Exercise objective: In your reply, print every line of the listing exactly and omit all images.

Data block:
====
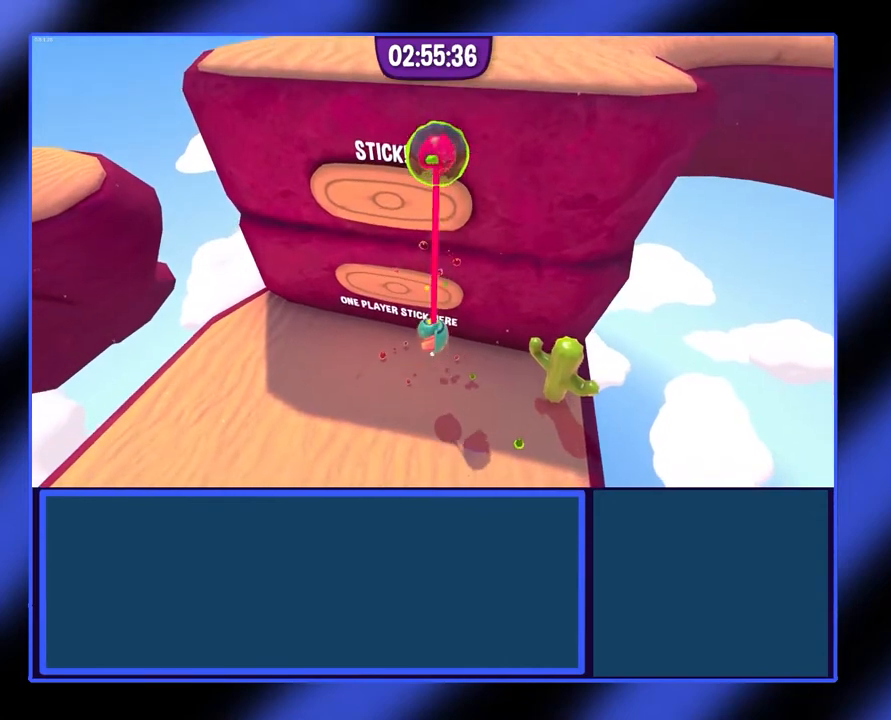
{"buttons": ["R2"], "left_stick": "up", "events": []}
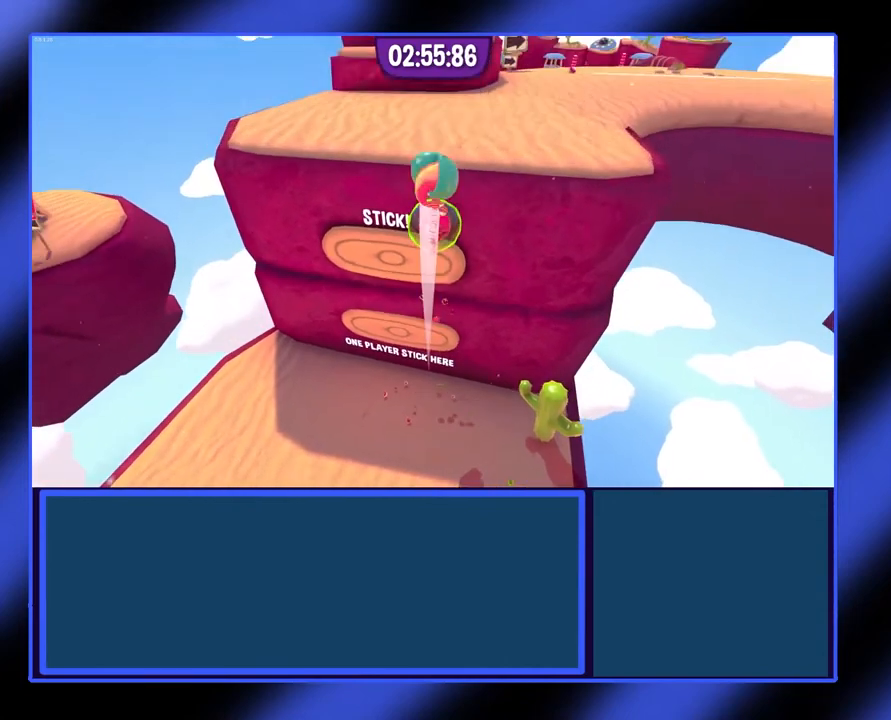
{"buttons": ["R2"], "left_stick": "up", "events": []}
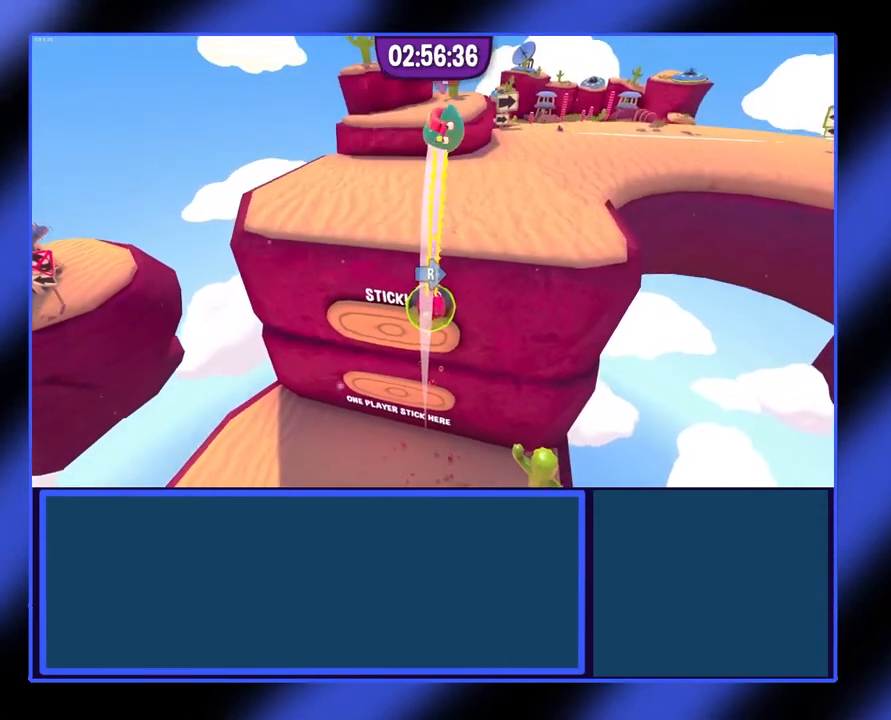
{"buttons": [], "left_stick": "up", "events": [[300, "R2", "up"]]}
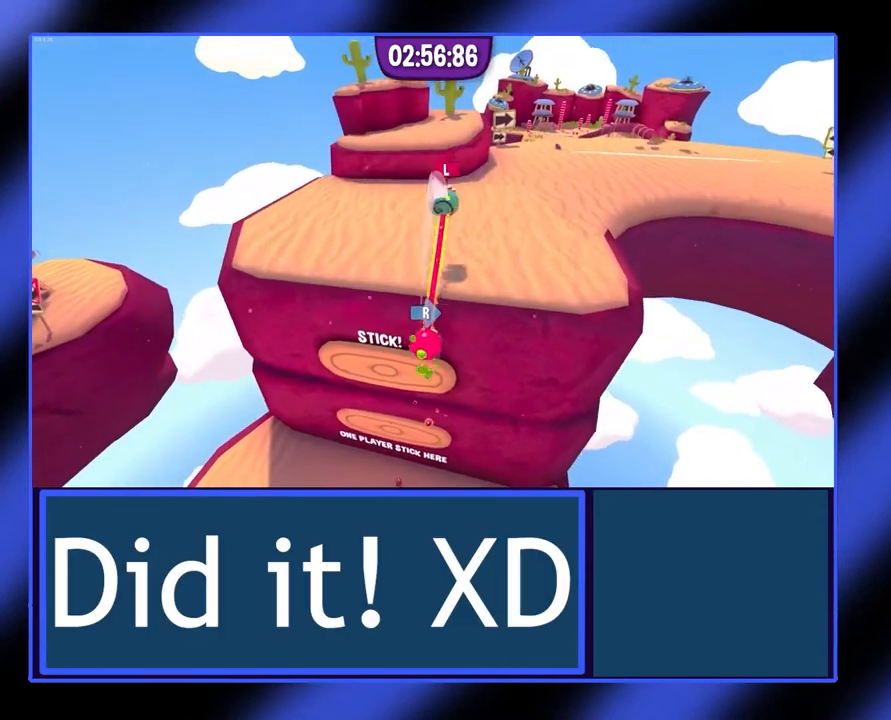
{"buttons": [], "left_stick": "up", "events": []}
====
Response to the exercise:
{"buttons": ["R2"], "left_stick": "up", "events": []}
{"buttons": ["R2"], "left_stick": "up", "events": []}
{"buttons": [], "left_stick": "up", "events": [[300, "R2", "up"]]}
{"buttons": [], "left_stick": "up", "events": []}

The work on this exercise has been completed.